How to Make a Histogram in Excel (and a Faster Way)
July 11, 2026
Excel can build a histogram, but it does not make it obvious. The feature moved around across versions, the bin settings are buried, and the first chart you get out of it usually looks nothing like what you pictured. This walks through the two ways that actually work, the settings people miss, and when it is faster to skip Excel entirely.
First, what you need in the sheet
A histogram needs one column of numbers. Not a summary, not counts, just the raw values, one per row. Put a header in the top cell like "Value" so Excel labels the axis, then list every data point below it.
If your data is already summarized into groups and counts, that is a frequency table, not raw data, and Excel's histogram tools will not read it the way you want. In that case you are really making a column chart of a table you already have. The difference between the two is worth knowing, and the frequency distribution table page lays it out.
Method 1: the built-in histogram chart
Modern Excel, meaning 2016 and later plus Microsoft 365, has a histogram chart built into the ribbon. This is the quickest native route.
Select your column of values, header included. Go to the Insert tab, find the Charts group, and click the icon for statistical charts, the one that looks like a small histogram. Pick Histogram from the menu. Excel drops a chart onto the sheet with its own automatic bins.
Those automatic bins are almost never what you want, and this is the step everyone misses. Double-click the numbers along the horizontal axis to open the Format Axis panel. There you can set Bin width to a round number, or set Number of bins directly, and toggle overflow and underflow bins to gather the extremes into a single bar on each end.
Bin choice changes the whole story a histogram tells, so do not accept the default. Too few bins hides the shape, too many shatters it into noise. The walkthrough on how many bins a histogram should have covers how to land on a sensible number, and how to choose bins gives the quick version.
Method 2: the Analysis ToolPak
Older Excel, or anyone who wants a frequency table alongside the chart, can use the Analysis ToolPak. It is an add-in that ships with Excel but sits switched off by default.

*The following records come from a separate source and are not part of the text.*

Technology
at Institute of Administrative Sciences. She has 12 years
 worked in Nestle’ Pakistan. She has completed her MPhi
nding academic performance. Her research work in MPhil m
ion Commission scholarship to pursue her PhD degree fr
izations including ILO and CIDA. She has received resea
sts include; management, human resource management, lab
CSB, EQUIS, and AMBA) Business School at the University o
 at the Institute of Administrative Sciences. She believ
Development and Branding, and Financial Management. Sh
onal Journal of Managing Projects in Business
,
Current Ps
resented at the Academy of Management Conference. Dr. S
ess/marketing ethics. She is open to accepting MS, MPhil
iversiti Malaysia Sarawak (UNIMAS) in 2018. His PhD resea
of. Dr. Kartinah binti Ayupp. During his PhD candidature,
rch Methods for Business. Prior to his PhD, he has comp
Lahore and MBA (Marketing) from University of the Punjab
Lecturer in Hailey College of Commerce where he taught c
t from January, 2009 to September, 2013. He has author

Turn it on first. Go to File, then Options, then Add-ins. At the bottom, next to Manage, choose Excel Add-ins and click Go. Tick Analysis ToolPak and press OK. A new Data Analysis button appears on the Data tab.
To use it, you usually build a bin column yourself. In an empty column, list the upper edge of each bin, for example 10, 20, 30, and so on up past your largest value. Then click Data Analysis, choose Histogram, set the Input Range to your data, set the Bin Range to that column of edges, tick Chart Output, and click OK.

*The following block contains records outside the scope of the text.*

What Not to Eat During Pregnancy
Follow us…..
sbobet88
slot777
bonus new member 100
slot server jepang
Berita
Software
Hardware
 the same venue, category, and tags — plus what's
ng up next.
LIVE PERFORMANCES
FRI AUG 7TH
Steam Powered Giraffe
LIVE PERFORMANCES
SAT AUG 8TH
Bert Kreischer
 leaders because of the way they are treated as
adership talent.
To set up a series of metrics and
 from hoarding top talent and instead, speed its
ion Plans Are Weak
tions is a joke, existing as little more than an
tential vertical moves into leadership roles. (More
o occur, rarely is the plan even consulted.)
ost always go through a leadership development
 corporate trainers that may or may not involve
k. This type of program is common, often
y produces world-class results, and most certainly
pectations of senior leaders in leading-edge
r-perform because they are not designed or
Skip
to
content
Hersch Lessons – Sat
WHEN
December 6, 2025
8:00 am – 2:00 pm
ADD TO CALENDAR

The ToolPak returns a small table of bins and counts plus a chart. The upside is you get the actual frequency numbers, not just bars. The downside is the chart comes out as a plain column chart with gaps between the bars, which is technically wrong for a histogram since the bars should touch. You fix that by right-clicking a bar, opening Format Data Series, and setting Gap Width to zero.
The settings people get wrong
A few things trip people up no matter which method they use.
Gaps between bars. Histogram bars represent a continuous range, so they should sit flush against each other. If yours have gaps, set the gap width to zero. A chart with gaps reads as a bar chart, which answers a different question. The distinction is spelled out in histogram vs bar chart.
Uneven bins. Excel lets you set one bin width for the whole chart, which is what you want. Hand-built bin edges of uneven size distort the bars, since a wider bin naturally catches more values and looks taller than it should.
Blank cells and text. A stray label or empty cell inside the data range can throw off the counts or break the chart. Keep the value column clean, numbers only, before you start.
Reading the result. Once the chart is built, the job is to read it, not just admire it. Run the center, spread, shape check from how to read a histogram so the chart actually tells you something.
When Excel is the wrong tool
Excel is fine when your data already lives in a spreadsheet and you only need one chart. It gets tedious fast when you are iterating, because every bin change means clicking back into the Format Axis panel, and sharing the result means exporting an image or sending the whole file.
If you just want to see the shape of a column of numbers, a paste-in maker is quicker. Copy the column, paste it into the histogram maker, and the chart appears with bin controls right next to it, so you can slide the bin count and watch the shape change in real time instead of digging through menus. There is a plain guide to that flow at how to make a histogram if you want the steps.
It also sidesteps the two Excel headaches. Bars touch by default, and there is no add-in to enable. For a one-off read of some numbers, it is the difference between ten seconds and ten minutes.
The short version
Excel makes histograms two ways. The built-in statistical chart in Excel 2016 and later is fastest, just remember to open Format Axis and set the bin width yourself. The Analysis ToolPak works on older versions and hands you a frequency table too, but you have to enable the add-in and close the gaps between the bars afterward. Either way, the bins decide the story, so never trust the default. And if you are only trying to see the shape of a column of numbers, pasting it into an online histogram maker skips the menus entirely.